→ PROVIDED ENTRIES
--------------------

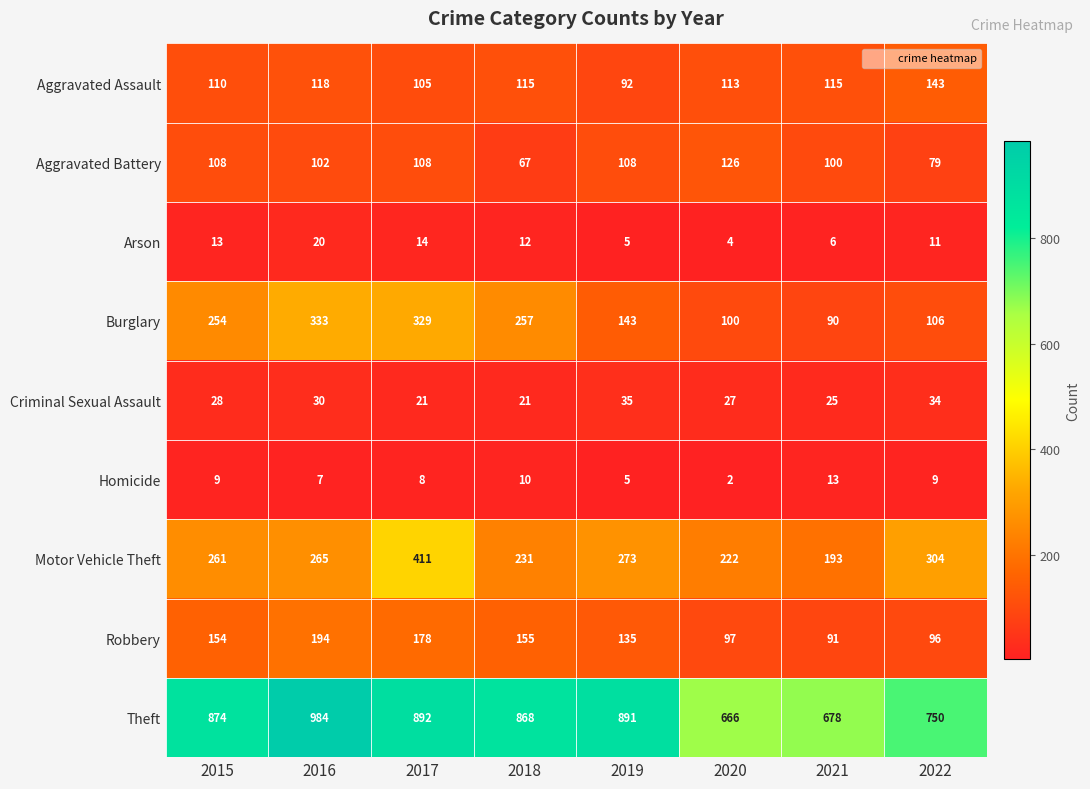

What is the difference between the second highest and second lowest values in the Homicide series?

5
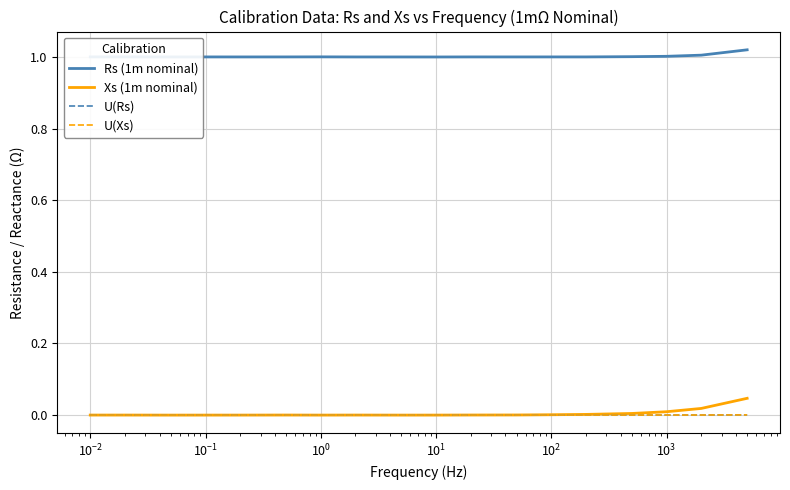

Does the chart have visible grid lines?

Yes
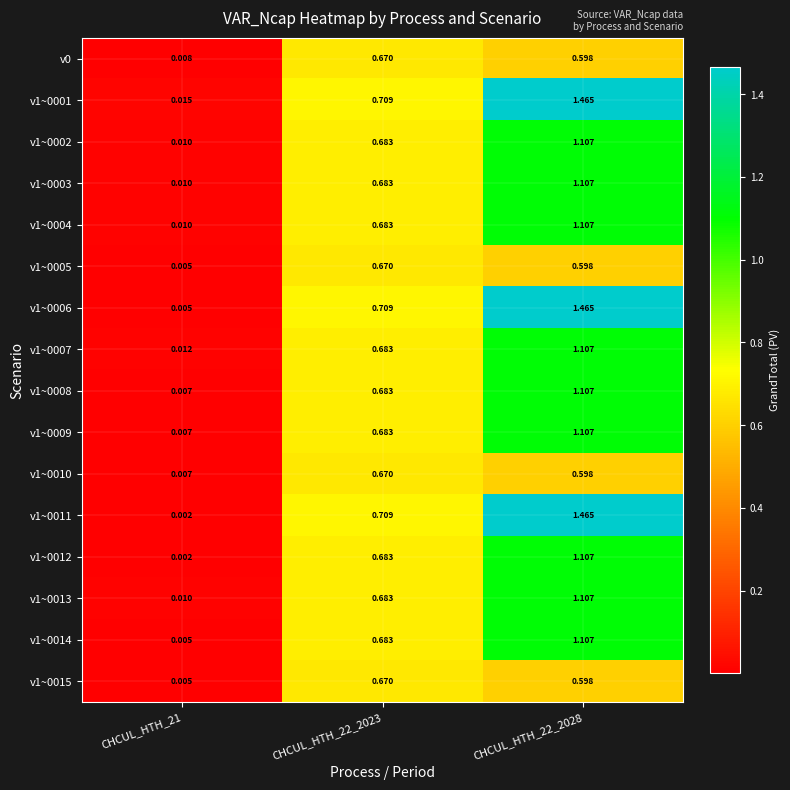

How many data points does each series have?

3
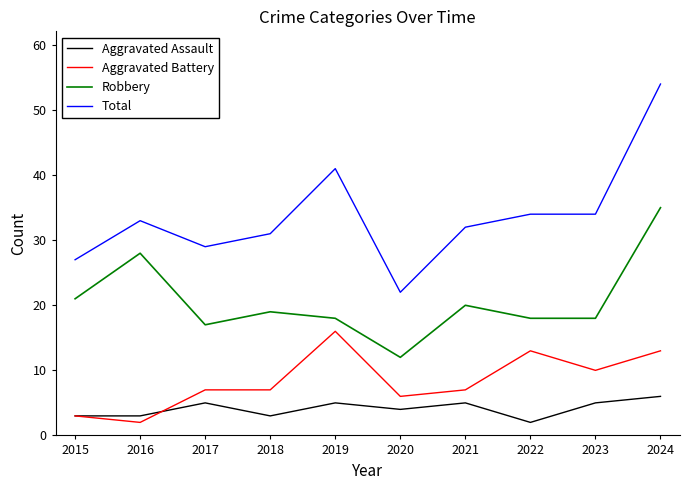

Reading right to left, extract all data points from this chart.

Aggravated Assault: 6	5	2	5	4	5	3	5	3	3
Aggravated Battery: 13	10	13	7	6	16	7	7	2	3
Robbery: 35	18	18	20	12	18	19	17	28	21
Total: 54	34	34	32	22	41	31	29	33	27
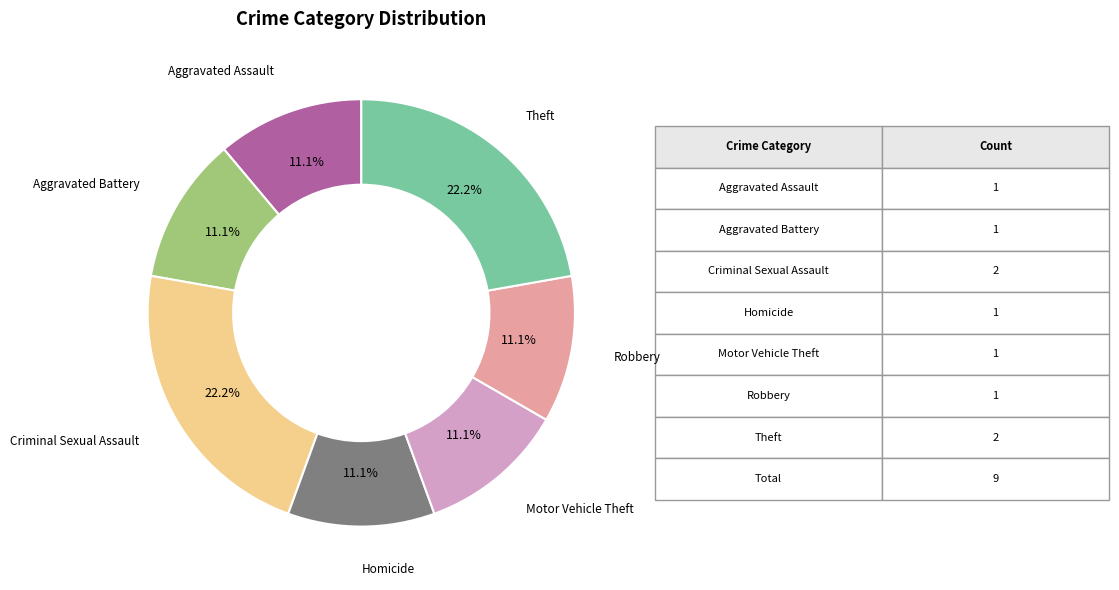

Count the number of slices in the pie.

7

--------------------

Copy the whole listing above word for word, but leave out the pictures.

→ EXERCISE OUTPUT
What is the difference between the second highest and second lowest values in the Homicide series?

5

Does the chart have visible grid lines?

Yes

How many data points does each series have?

3

Reading right to left, extract all data points from this chart.

Aggravated Assault: 6	5	2	5	4	5	3	5	3	3
Aggravated Battery: 13	10	13	7	6	16	7	7	2	3
Robbery: 35	18	18	20	12	18	19	17	28	21
Total: 54	34	34	32	22	41	31	29	33	27

Count the number of slices in the pie.

7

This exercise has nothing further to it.